How to complete this task: Reproduce the text of every entry below word for word, leaving out the pictures.

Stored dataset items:
----
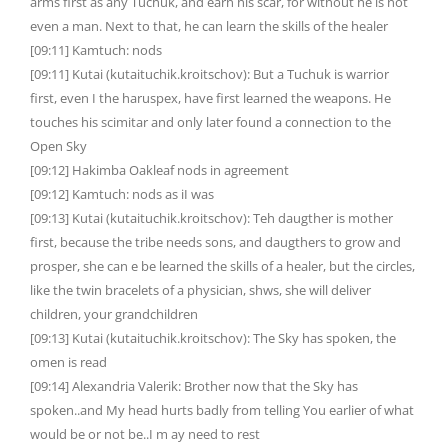
arms first as any Tuchuk, and earn his scar, for without he is not
even a man. Next to that, he can learn the skills of the healer
[09:11] Kamtuch: nods
[09:11] Kutai (kutaituchik.kroitschov): But a Tuchuk is warrior
first, even I the haruspex, have first learned the weapons. He
touches his scimitar and only later found a connection to the
Open Sky
[09:12] Hakimba Oakleaf nods in agreement
[09:12] Kamtuch: nods as iI was
[09:13] Kutai (kutaituchik.kroitschov): Teh daugther is mother
first, because the tribe needs sons, and daugthers to grow and
prosper, she can e be learned the skills of a healer, but the circles,
like the twin bracelets of a physician, shws, she will deliver
children, your grandchildren
[09:13] Kutai (kutaituchik.kroitschov): The Sky has spoken, the
omen is read
[09:14] Alexandria Valerik: Brother now that the Sky has
spoken..and My head hurts badly from telling You earlier of what
would be or not be..I m ay need to rest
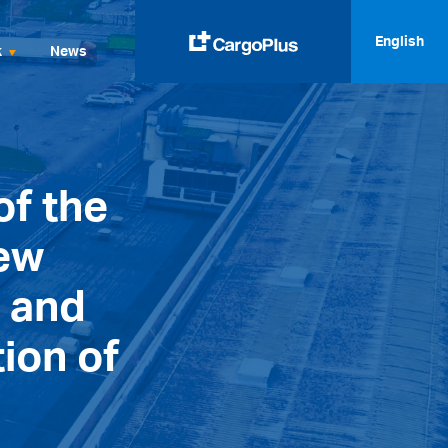
English
k
News
English
Italiano
of the
Spanish
Français
new
Deutsch
 and
русский
tion of
العربية
中文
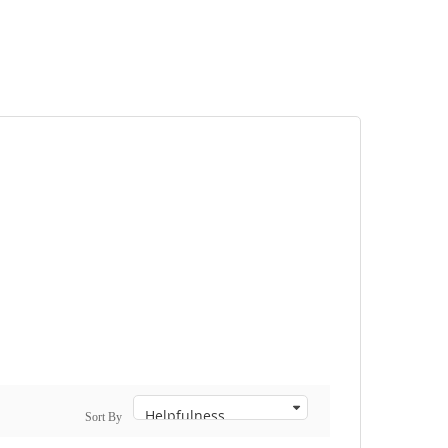
Sort By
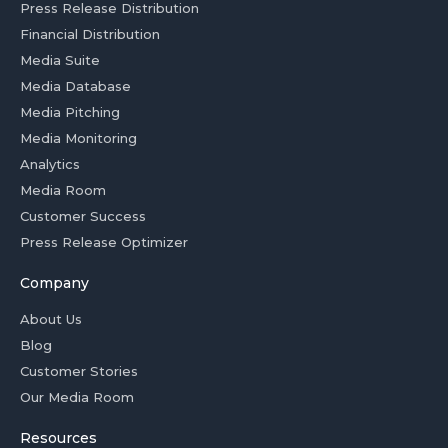
Press Release Distribution
Financial Distribution
Media Suite
Media Database
Media Pitching
Media Monitoring
Analytics
Media Room
Customer Success
Press Release Optimizer
Company
About Us
Blog
Customer Stories
Our Media Room
Resources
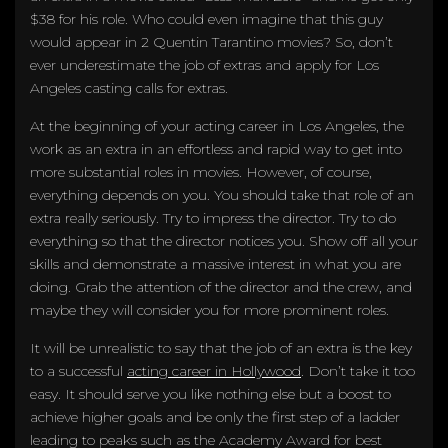
$38 for his role. Who could even imagine that this guy
would appear in 2 Quentin Tarantino movies? So, don’t
ever underestimate the job of extras and apply for Los
Angeles casting calls for extras.
At the beginning of your acting career in Los Angeles, the
work as an extra in an effortless and rapid way to get into
more substantial roles in movies. However, of course,
everything depends on you. You should take that role of an
extra really seriously. Try to impress the director. Try to do
everything so that the director notices you. Show off all your
skills and demonstrate a massive interest in what you are
doing. Grab the attention of the director and the crew, and
maybe they will consider you for more prominent roles.
It will be unrealistic to say that the job of an extra is the key
to a successful
acting career in Hollywood
. Don’t take it too
easy. It should serve you like nothing else but a boost to
achieve higher goals and be only the first step of a ladder
leading to peaks such as the Academy Award for best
----
Expected answer:
arms first as any Tuchuk, and earn his scar, for without he is not
even a man. Next to that, he can learn the skills of the healer
[09:11] Kamtuch: nods
[09:11] Kutai (kutaituchik.kroitschov): But a Tuchuk is warrior
first, even I the haruspex, have first learned the weapons. He
touches his scimitar and only later found a connection to the
Open Sky
[09:12] Hakimba Oakleaf nods in agreement
[09:12] Kamtuch: nods as iI was
[09:13] Kutai (kutaituchik.kroitschov): Teh daugther is mother
first, because the tribe needs sons, and daugthers to grow and
prosper, she can e be learned the skills of a healer, but the circles,
like the twin bracelets of a physician, shws, she will deliver
children, your grandchildren
[09:13] Kutai (kutaituchik.kroitschov): The Sky has spoken, the
omen is read
[09:14] Alexandria Valerik: Brother now that the Sky has
spoken..and My head hurts badly from telling You earlier of what
would be or not be..I m ay need to rest
English
k
News
English
Italiano
of the
Spanish
Français
new
Deutsch
 and
русский
tion of
العربية
中文
Sort By
Press Release Distribution
Financial Distribution
Media Suite
Media Database
Media Pitching
Media Monitoring
Analytics
Media Room
Customer Success
Press Release Optimizer
Company
About Us
Blog
Customer Stories
Our Media Room
Resources
$38 for his role. Who could even imagine that this guy
would appear in 2 Quentin Tarantino movies? So, don’t
ever underestimate the job of extras and apply for Los
Angeles casting calls for extras.
At the beginning of your acting career in Los Angeles, the
work as an extra in an effortless and rapid way to get into
more substantial roles in movies. However, of course,
everything depends on you. You should take that role of an
extra really seriously. Try to impress the director. Try to do
everything so that the director notices you. Show off all your
skills and demonstrate a massive interest in what you are
doing. Grab the attention of the director and the crew, and
maybe they will consider you for more prominent roles.
It will be unrealistic to say that the job of an extra is the key
to a successful
acting career in Hollywood
. Don’t take it too
easy. It should serve you like nothing else but a boost to
achieve higher goals and be only the first step of a ladder
leading to peaks such as the Academy Award for best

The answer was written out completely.